According to the personal memoirs of Mahmoud Riad, Egypt’s former foreign minister during the Israeli aggression of 1967, the United States had approached Egypt in 1968 and offered the restitution of Sinai, totally, to Egypt, in return for Egyptian disengagement from the Arab-Israeli conflict as well as the Palestinian problem. When outlined to President Nasser, he declined, stressing that Sinai would be liberated by force. He added that Egypt could not possibly regain Sinai and leave other Arab territories under Israeli occupation. What was implicit in Nasser’s position was that Egypt is always stronger with active engagement with Arab powers, and much weaker and less free and independent if it decides to live within its frontiers.

During the last 47 years, Egypt has dramatically changed course from that followed under president Nasser. This change of course entailed new political alliances within Egypt and outside that have not delivered. On the contrary, these domestic and foreign alliances have made Egypt weak economically, dependent on American and foreign assistance with mushrooming domestic and foreign debts that have reached the astronomical figure of four trillion Egyptian pounds. Also, the role of Egypt as balancer and the Arab and regional countervailing power against regional behemoths Israel, Turkey and Iran, has been disastrously curtailed to the strategic disadvantage of Egyptian national and vital interests.

In commemorating the 47th anniversary of the departure of president Gamal Abdel- Nasser, it behooves us to reflect on the distances covered since, and draw the proper conclusions to steer Egypt on the path of the ideals of good governance that inspired president Nasser.

Undoubtedly, president Nasser will remain a source of inspiration for many generations to come, despite fierce and ruthless attacks that have been unleashed to target his person and his heritage.

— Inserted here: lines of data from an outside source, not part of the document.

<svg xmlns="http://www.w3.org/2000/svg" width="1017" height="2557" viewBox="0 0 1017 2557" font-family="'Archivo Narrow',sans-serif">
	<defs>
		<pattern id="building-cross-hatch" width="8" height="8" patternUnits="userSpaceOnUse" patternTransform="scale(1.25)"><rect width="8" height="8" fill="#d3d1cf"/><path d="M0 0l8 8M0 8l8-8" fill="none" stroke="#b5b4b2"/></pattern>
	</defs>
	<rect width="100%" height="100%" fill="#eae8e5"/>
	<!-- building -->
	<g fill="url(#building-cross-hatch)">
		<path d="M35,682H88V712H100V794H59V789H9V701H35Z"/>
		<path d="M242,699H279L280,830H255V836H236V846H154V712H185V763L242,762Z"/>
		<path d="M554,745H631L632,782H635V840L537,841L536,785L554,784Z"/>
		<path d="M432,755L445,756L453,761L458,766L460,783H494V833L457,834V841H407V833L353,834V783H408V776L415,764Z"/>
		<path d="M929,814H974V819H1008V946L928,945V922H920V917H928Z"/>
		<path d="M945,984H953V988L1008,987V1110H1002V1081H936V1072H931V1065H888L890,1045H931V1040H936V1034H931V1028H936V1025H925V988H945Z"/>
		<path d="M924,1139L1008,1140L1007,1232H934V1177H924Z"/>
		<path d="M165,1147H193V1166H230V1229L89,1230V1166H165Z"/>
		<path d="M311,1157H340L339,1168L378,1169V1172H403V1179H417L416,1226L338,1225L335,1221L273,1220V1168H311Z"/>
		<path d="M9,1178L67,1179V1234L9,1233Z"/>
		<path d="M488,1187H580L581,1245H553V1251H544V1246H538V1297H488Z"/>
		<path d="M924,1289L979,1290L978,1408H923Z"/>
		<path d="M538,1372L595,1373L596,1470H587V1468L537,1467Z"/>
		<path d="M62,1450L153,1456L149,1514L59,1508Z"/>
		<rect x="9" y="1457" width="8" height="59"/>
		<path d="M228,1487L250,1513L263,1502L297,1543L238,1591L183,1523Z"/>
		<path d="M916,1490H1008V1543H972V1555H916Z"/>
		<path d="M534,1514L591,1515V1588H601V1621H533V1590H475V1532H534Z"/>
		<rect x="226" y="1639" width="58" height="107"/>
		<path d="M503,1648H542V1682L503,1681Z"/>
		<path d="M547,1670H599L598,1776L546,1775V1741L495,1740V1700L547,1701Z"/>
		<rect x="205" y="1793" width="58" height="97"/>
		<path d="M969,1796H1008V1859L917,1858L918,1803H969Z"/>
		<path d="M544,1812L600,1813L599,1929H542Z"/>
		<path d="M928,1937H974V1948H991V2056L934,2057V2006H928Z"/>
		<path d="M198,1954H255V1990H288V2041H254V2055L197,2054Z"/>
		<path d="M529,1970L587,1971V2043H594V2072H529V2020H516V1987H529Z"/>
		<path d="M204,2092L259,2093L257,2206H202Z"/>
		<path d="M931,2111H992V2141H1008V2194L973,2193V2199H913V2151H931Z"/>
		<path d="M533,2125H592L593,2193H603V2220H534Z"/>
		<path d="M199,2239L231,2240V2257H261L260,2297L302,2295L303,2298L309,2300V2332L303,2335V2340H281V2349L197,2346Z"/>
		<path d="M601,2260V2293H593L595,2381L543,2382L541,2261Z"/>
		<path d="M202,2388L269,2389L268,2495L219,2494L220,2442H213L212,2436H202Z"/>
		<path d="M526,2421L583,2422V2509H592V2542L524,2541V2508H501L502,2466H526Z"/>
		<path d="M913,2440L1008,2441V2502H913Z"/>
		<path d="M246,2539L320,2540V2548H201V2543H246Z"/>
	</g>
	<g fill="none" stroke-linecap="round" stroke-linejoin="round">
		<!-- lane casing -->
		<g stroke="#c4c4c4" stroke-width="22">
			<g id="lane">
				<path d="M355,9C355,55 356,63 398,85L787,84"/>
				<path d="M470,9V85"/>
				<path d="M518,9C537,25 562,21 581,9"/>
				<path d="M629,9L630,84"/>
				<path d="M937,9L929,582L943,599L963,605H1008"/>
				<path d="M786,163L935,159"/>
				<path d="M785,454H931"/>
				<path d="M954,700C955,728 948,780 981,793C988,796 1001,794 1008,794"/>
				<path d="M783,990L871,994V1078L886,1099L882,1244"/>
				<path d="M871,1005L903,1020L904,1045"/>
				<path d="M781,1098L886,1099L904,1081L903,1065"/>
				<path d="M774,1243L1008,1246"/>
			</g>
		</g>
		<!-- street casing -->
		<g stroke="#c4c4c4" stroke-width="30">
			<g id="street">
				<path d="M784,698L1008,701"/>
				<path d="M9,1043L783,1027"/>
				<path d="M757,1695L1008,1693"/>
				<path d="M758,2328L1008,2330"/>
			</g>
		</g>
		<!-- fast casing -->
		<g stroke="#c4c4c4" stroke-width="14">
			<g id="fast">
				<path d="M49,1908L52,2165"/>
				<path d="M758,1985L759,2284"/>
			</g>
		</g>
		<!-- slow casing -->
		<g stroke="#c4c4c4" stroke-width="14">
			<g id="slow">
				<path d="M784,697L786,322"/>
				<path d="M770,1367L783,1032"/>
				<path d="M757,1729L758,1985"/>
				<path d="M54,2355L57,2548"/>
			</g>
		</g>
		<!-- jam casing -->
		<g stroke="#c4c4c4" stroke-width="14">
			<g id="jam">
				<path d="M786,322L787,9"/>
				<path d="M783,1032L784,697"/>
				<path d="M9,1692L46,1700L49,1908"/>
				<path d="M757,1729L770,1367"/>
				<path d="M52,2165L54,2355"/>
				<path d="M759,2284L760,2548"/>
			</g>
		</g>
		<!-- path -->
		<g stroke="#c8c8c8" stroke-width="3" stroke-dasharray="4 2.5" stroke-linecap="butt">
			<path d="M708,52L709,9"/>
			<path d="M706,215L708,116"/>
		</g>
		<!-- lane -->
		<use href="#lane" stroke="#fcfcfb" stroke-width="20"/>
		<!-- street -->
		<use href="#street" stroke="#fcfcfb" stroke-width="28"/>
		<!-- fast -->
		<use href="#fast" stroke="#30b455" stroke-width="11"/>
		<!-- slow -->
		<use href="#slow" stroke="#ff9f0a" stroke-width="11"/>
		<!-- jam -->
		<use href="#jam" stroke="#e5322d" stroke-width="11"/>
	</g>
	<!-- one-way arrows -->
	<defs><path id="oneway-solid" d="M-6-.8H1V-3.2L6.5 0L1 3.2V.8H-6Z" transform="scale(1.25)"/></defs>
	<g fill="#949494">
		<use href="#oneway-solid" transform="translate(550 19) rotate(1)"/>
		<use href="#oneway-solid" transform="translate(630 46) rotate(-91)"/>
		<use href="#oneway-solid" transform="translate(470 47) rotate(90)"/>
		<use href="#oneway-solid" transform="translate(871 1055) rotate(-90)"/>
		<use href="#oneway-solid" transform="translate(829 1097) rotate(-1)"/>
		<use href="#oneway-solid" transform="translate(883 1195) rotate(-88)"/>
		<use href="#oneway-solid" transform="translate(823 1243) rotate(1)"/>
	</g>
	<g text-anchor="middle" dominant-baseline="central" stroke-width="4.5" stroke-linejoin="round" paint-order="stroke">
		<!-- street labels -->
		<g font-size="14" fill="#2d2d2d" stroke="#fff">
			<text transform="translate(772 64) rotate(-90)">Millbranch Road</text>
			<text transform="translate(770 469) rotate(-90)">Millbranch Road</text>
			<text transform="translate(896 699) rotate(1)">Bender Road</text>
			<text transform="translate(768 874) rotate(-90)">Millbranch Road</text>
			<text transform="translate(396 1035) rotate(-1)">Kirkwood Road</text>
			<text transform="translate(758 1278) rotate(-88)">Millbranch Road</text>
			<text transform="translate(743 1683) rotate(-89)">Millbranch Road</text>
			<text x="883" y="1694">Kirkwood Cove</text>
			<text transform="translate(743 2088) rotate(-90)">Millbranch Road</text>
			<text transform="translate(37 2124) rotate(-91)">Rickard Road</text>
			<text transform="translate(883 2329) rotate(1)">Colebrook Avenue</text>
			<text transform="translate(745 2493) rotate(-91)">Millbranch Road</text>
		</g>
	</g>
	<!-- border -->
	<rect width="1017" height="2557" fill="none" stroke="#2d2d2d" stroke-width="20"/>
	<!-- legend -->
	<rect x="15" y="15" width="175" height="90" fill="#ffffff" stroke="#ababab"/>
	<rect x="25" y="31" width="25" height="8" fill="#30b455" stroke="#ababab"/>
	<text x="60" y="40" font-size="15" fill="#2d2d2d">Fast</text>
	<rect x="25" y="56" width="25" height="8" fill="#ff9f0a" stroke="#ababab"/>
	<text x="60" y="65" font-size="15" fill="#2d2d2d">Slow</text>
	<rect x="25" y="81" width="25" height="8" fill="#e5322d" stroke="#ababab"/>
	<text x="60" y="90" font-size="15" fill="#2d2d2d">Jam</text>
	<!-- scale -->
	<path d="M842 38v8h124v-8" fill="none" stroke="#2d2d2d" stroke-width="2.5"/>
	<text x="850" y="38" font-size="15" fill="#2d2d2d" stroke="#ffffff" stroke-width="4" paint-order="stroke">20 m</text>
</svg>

Such attacks, masterminded by the Egyptian right and extreme right (the latter embodied by political Islam), and the two in alliance, aim to keep Egypt in the throes of crony capitalism that has led Egypt nowhere.

And before concluding, I would like to emphasise that the popular demonstrations that erupted 10 June 1967 after president Nasser announced on TV that he would step down were not orchestrated by the government, nor by the Socialist Union. At the time, I was a young commanding officer in the Socialist Youth Organisation. We had been mobilised on the streets of Cairo, and everywhere in Egypt, carrying weapons to defend the country against any possible Israeli advance towards the capital. We were taken by surprise by the outpouring of popular support to president Nasser. I write this testimony because a former foreign minister has just published his personal memoirs in which he claimed that these demonstrations were premeditated — a claim that runs counter to the facts as I personally witnessed them.

Rest in peace, dear president Nasser. You will always be in our hearts.

*The writer is former assistant to the foreign minister.